Quelques exemples. C’est après avoir fait construire la centrale à turbines à gaz de Maria Gléta que le  Gouvernement se rend compte que, la faire fonctionner au gaz ou au jet A1, un combustible très coûteux, aura comme conséquence l’augmentation du coût de l’énergie. Il faut donc penser à un combustible alternatif. A quoi auront alors servi les études de faisabilité ? Selon certaines sources, depuis 1996, les études de faisabilité du barrage hydroélectrique d’Adjarala ont été bouclées. Mais depuis que la crise énergétique a atteint les niveaux que nous connaissons, on constate que le Gouvernement s’échine à trouver des financements pour la construction d’un barrage sur le fleuve Ouémé. Pourtant, aucune étude de faisabilité n’a encore été faite pour ce dernier barrage. C’est toujours la question de la méthodologie et de la planification préalable à toute action.  Et pour couronner le tout, il ne sait jamais rien des scandales qui ont jalonné les sept ans de sa gestion.
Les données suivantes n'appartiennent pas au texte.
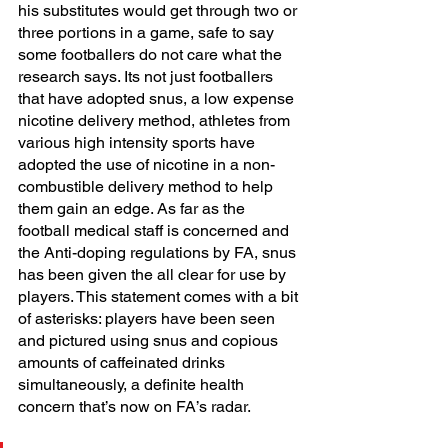
his substitutes would get through two or 
three portions in a game, safe to say 
some footballers do not care what the 
research says. Its not just footballers 
that have adopted snus, a low expense 
nicotine delivery method, athletes from 
various high intensity sports have 
adopted the use of nicotine in a non-
combustible delivery method to help 
them gain an edge. As far as the 
football medical staff is concerned and 
the Anti-doping regulations by FA, snus 
has been given the all clear for use by 
players. This statement comes with a bit 
of asterisks: players have been seen 
and pictured using snus and copious 
amounts of caffeinated drinks 
simultaneously, a definite health 
concern that’s now on FA’s radar. 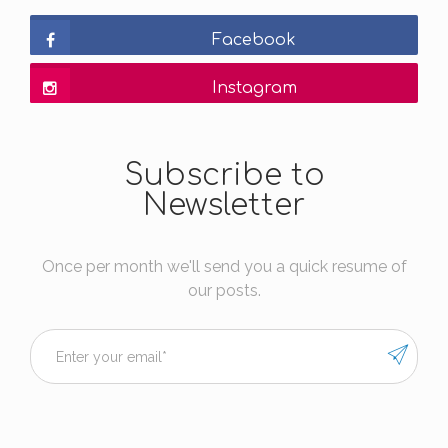
Facebook
Instagram
Subscribe to
Newsletter
Once per month we'll send you a quick resume of
our posts.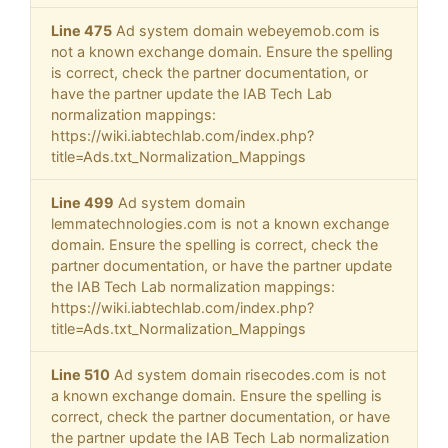
Line 475
Ad system domain webeyemob.com is
not a known exchange domain. Ensure the spelling
is correct, check the partner documentation, or
have the partner update the IAB Tech Lab
normalization mappings:
https://wiki.iabtechlab.com/index.php?
title=Ads.txt_Normalization_Mappings
Line 499
Ad system domain
lemmatechnologies.com is not a known exchange
domain. Ensure the spelling is correct, check the
partner documentation, or have the partner update
the IAB Tech Lab normalization mappings:
https://wiki.iabtechlab.com/index.php?
title=Ads.txt_Normalization_Mappings
Line 510
Ad system domain risecodes.com is not
a known exchange domain. Ensure the spelling is
correct, check the partner documentation, or have
the partner update the IAB Tech Lab normalization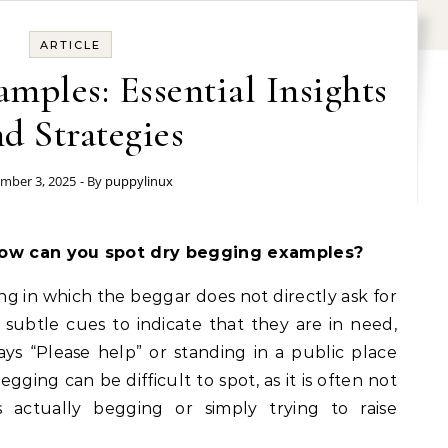
ARTICLE
mples: Essential Insights
d Strategies
mber 3, 2025
- By
puppylinux
ow can you spot dry begging examples?
ng in which the beggar does not directly ask for
subtle cues to indicate that they are in need,
ays “Please help” or standing in a public place
gging can be difficult to spot, as it is often not
 actually begging or simply trying to raise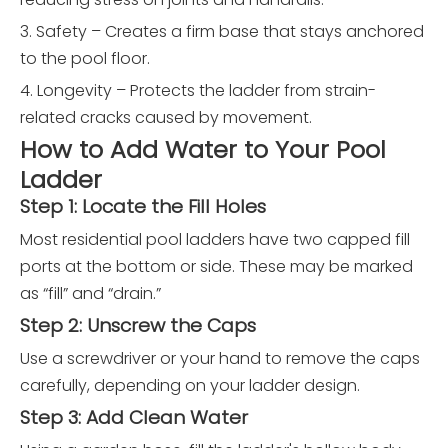
3. Safety – Creates a firm base that stays anchored
to the pool floor.
4. Longevity – Protects the ladder from strain-
related cracks caused by movement.
How to Add Water to Your Pool
Ladder
Step 1: Locate the Fill Holes
Most residential pool ladders have two capped fill
ports at the bottom or side. These may be marked
as “fill” and “drain.”
Step 2: Unscrew the Caps
Use a screwdriver or your hand to remove the caps
carefully, depending on your ladder design.
Step 3: Add Clean Water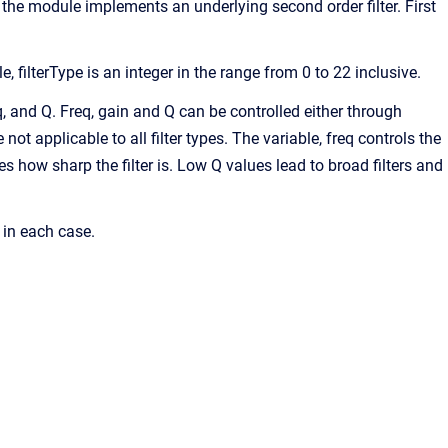
, the module implements an underlying second order filter. First
e, filterType is an integer in the range from 0 to 22 inclusive.
req, and Q. Freq, gain and Q can be controlled either through
ot applicable to all filter types. The variable, freq controls the
es how sharp the filter is. Low Q values lead to broad filters and
 in each case.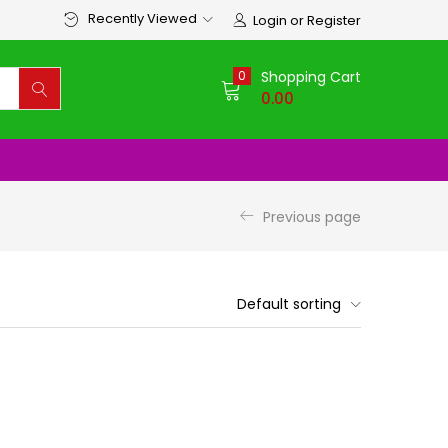
Recently Viewed
Login or Register
0
Shopping Cart
0.00
Previous page
Default sorting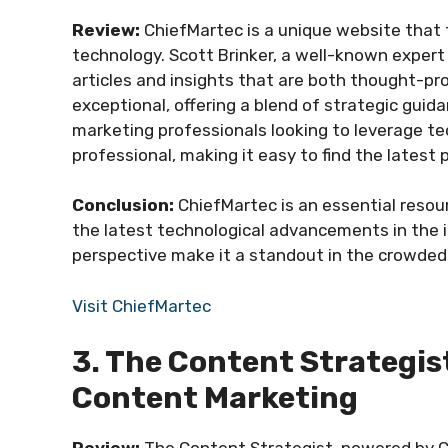
Review:
ChiefMartec is a unique website that 
technology. Scott Brinker, a well-known expert 
articles and insights that are both thought-pr
exceptional, offering a blend of strategic gui
marketing professionals looking to leverage tec
professional, making it easy to find the latest
Conclusion:
ChiefMartec is an essential reso
the latest technological advancements in the i
perspective make it a standout in the crowded 
Visit ChiefMartec
3. The Content Strategis
Content Marketing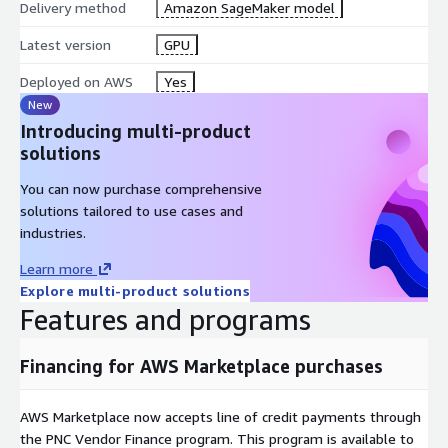
Delivery method
Amazon SageMaker model
Latest version
GPU
Deployed on AWS
Yes
New
Introducing multi-product
solutions
You can now purchase comprehensive
solutions tailored to use cases and
industries.
Learn more
Explore multi-product solutions
Features and programs
Financing for AWS Marketplace purchases
AWS Marketplace now accepts line of credit payments through
the PNC Vendor Finance program. This program is available to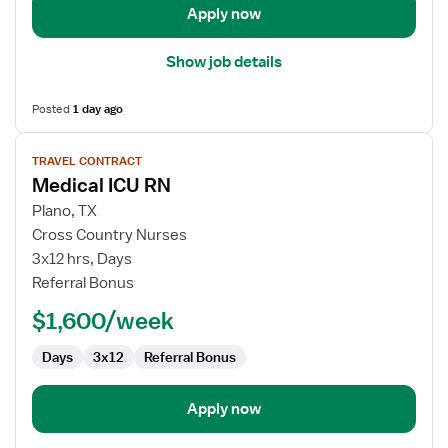
Care
Apply now
Unit
Show job details
Posted
1 day ago
View
TRAVEL CONTRACT
job
Medical ICU RN
details
for
Plano, TX
Medical
Cross Country Nurses
ICU
3x12 hrs, Days
RN
Referral Bonus
$1,600/week
Days
3x12
Referral Bonus
Apply now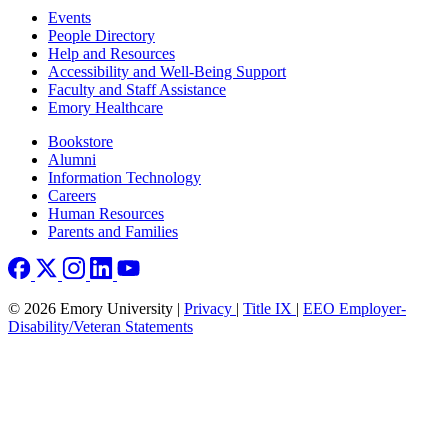
Footer left
Events
People Directory
Help and Resources
Accessibility and Well-Being Support
Faculty and Staff Assistance
Emory Healthcare
Footer right
Bookstore
Alumni
Information Technology
Careers
Human Resources
Parents and Families
© 2026 Emory University |
Privacy
|
Title IX
|
EEO Employer-
Disability/Veteran Statements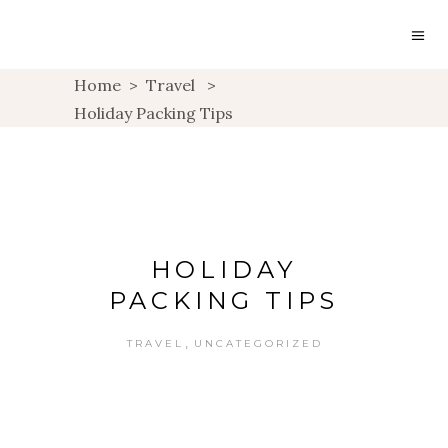
Home
>
Travel
>
Holiday Packing Tips
HOLIDAY
PACKING TIPS
,
TRAVEL
UNCATEGORIZED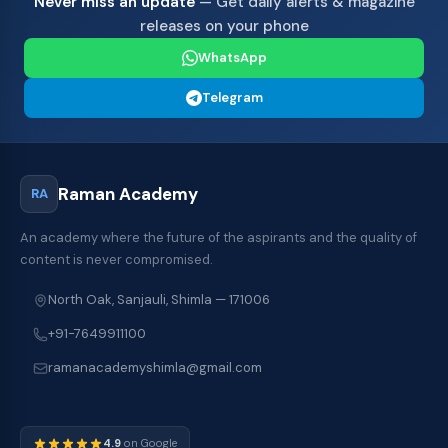
Never miss an update
— Get daily alerts & magazine
releases on your phone
WhatsApp
Telegram
Raman Academy
RA
An academy where the future of the aspirants and the quality of
content is never compromised.
North Oak, Sanjauli, Shimla — 171006
+91-7649911100
ramanacademyshimla@gmail.com
4.9
on Google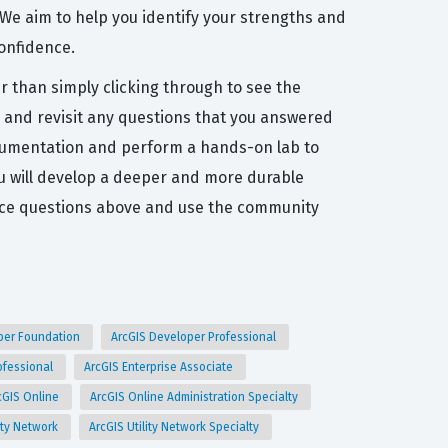
 We aim to help you identify your strengths and
confidence.
r than simply clicking through to see the
, and revisit any questions that you answered
l documentation and perform a hands-on lab to
ou will develop a deeper and more durable
tice questions above and use the community
per Foundation
ArcGIS Developer Professional
rofessional
ArcGIS Enterprise Associate
cGIS Online
ArcGIS Online Administration Specialty
lity Network
ArcGIS Utility Network Specialty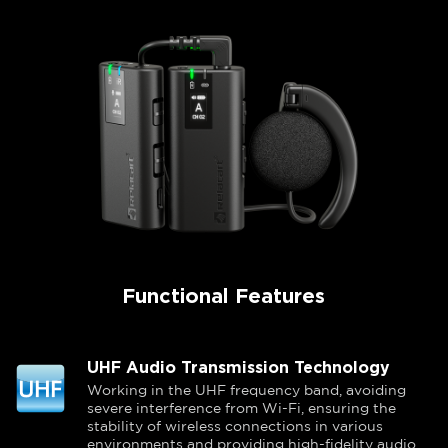
Functional Features
UHF Audio Transmission Technology
Working in the UHF frequency band, avoiding
severe interference from Wi-Fi, ensuring the
stability of wireless connections in various
environments and providing high-fidelity audio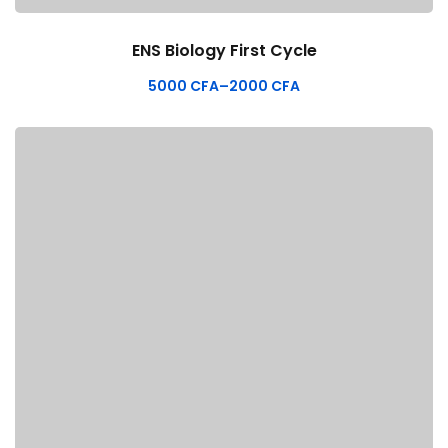
ENS Biology First Cycle
5000
CFA
–
2000
CFA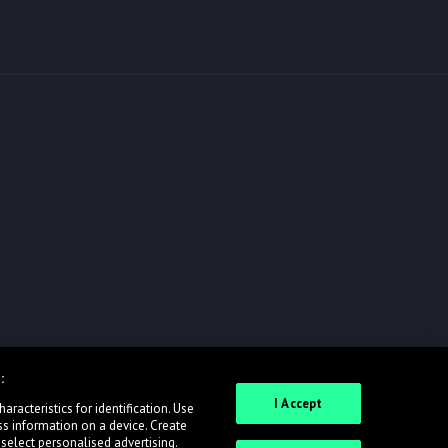
:
I Accept
racteristics for identification. Use
ss information on a device. Create
 select personalised advertising.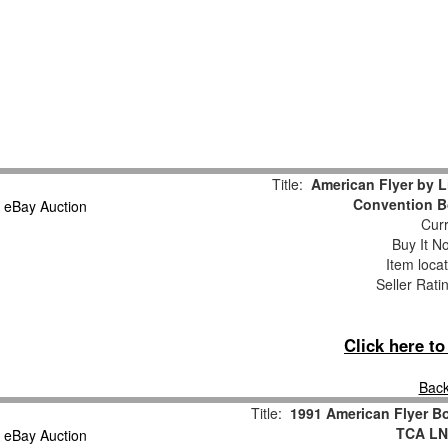
Title:
American Flyer by 
Convention B
Curr
Buy It No
Item loca
Seller Rati
Click here t
Back
Title:
1991 American Flyer Bo
TCA LN/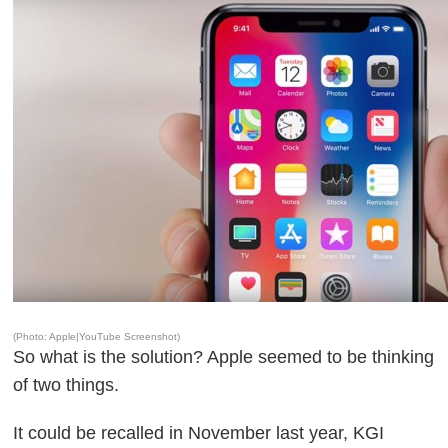
(Photo: Apple|YouTube Screenshot)
So what is the solution? Apple seemed to be thinking
of two things.
It could be recalled in November last year, KGI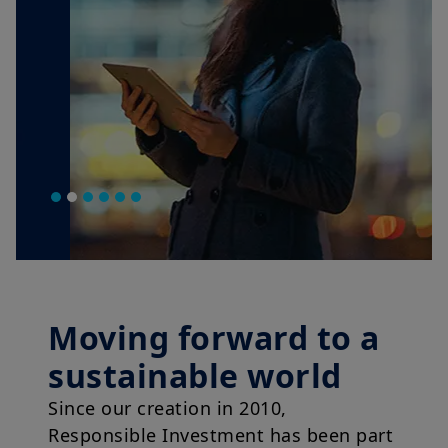
Moving forward to a
sustainable world
Since our creation in 2010,
Responsible Investment has been part
of our DNA.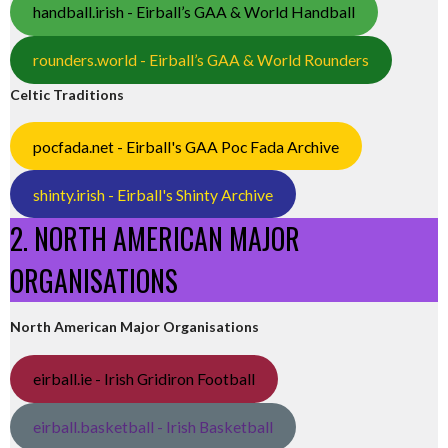
handball.irish - Eirball’s GAA & World Handball
rounders.world - Eirball’s GAA & World Rounders
Celtic Traditions
pocfada.net - Eirball's GAA Poc Fada Archive
shinty.irish - Eirball's Shinty Archive
2. NORTH AMERICAN MAJOR
ORGANISATIONS
North American Major Organisations
eirball.ie - Irish Gridiron Football
eirball.basketball - Irish Basketball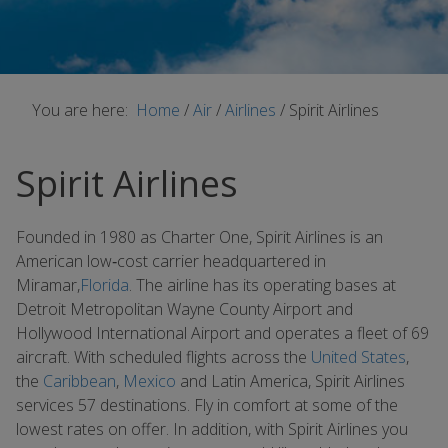
You are here:
Home
/
Air
/
Airlines
/
Spirit Airlines
Spirit Airlines
Founded in 1980 as Charter One, Spirit Airlines is an
American low‐cost carrier headquartered in
Miramar,
Florida
. The airline has its operating bases at
Detroit Metropolitan Wayne County Airport and
Hollywood International Airport and operates a fleet of 69
aircraft. With scheduled flights across the
United States
,
the
Caribbean
,
Mexico
and Latin America, Spirit Airlines
services 57 destinations. Fly in comfort at some of the
lowest rates on offer. In addition, with Spirit Airlines you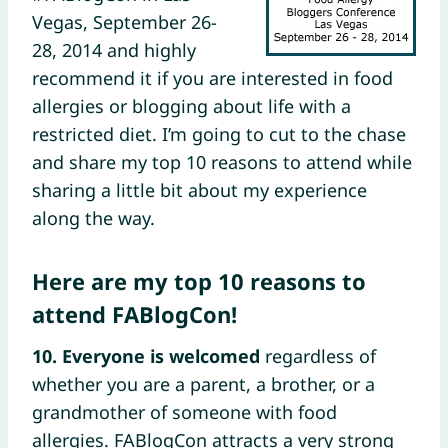
Vegas, September 26-
28, 2014 and highly
recommend it if you are interested in food
allergies or blogging about life with a
restricted diet. I’m going to cut to the chase
and share my top 10 reasons to attend while
sharing a little bit about my experience
along the way.
Here are my top 10 reasons to
attend FABlogCon!
10. Everyone is welcomed
regardless of
whether you are a parent, a brother, or a
grandmother of someone with food
allergies. FABlogCon attracts a very strong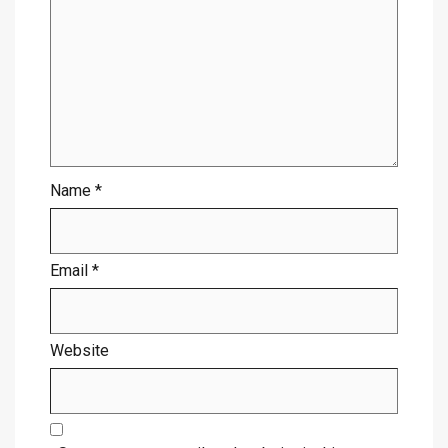
Name
*
Email
*
Website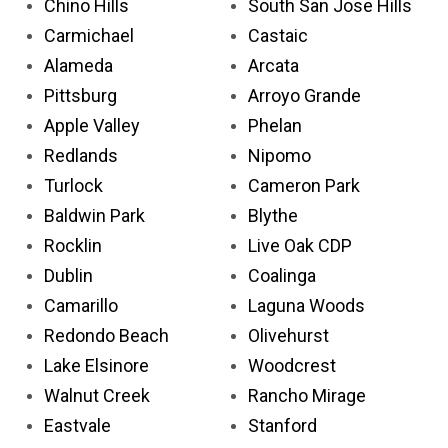
Chino Hills
South San Jose Hills
Carmichael
Castaic
Alameda
Arcata
Pittsburg
Arroyo Grande
Apple Valley
Phelan
Redlands
Nipomo
Turlock
Cameron Park
Baldwin Park
Blythe
Rocklin
Live Oak CDP
Dublin
Coalinga
Camarillo
Laguna Woods
Redondo Beach
Olivehurst
Lake Elsinore
Woodcrest
Walnut Creek
Rancho Mirage
Eastvale
Stanford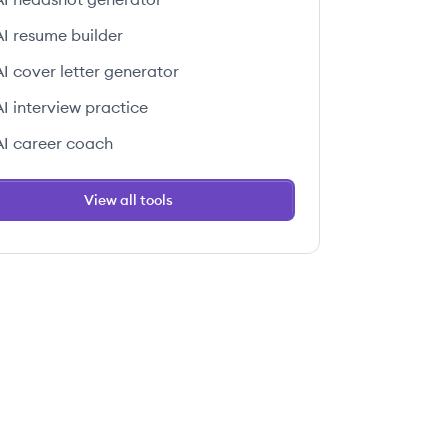
AI resume builder
AI cover letter generator
AI interview practice
AI career coach
View all tools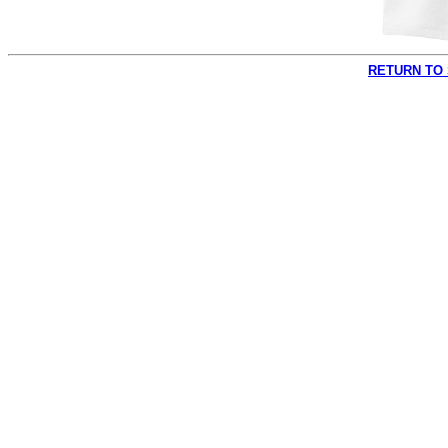
RETURN TO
Le pays est donc géré à la petite semaine, au gré des erreurs, des errements, et des humeurs du Chef du Gouvernement, alors que ses initiatives (pour la plupart) ne sont pas mauvaises, ni inopportunes en soit. Et le problème de finesse de l’homme du 06 avril 2006, qui dépeint sur le style de gouvernance de son équipe, demeure l’une des principales tares de son régime.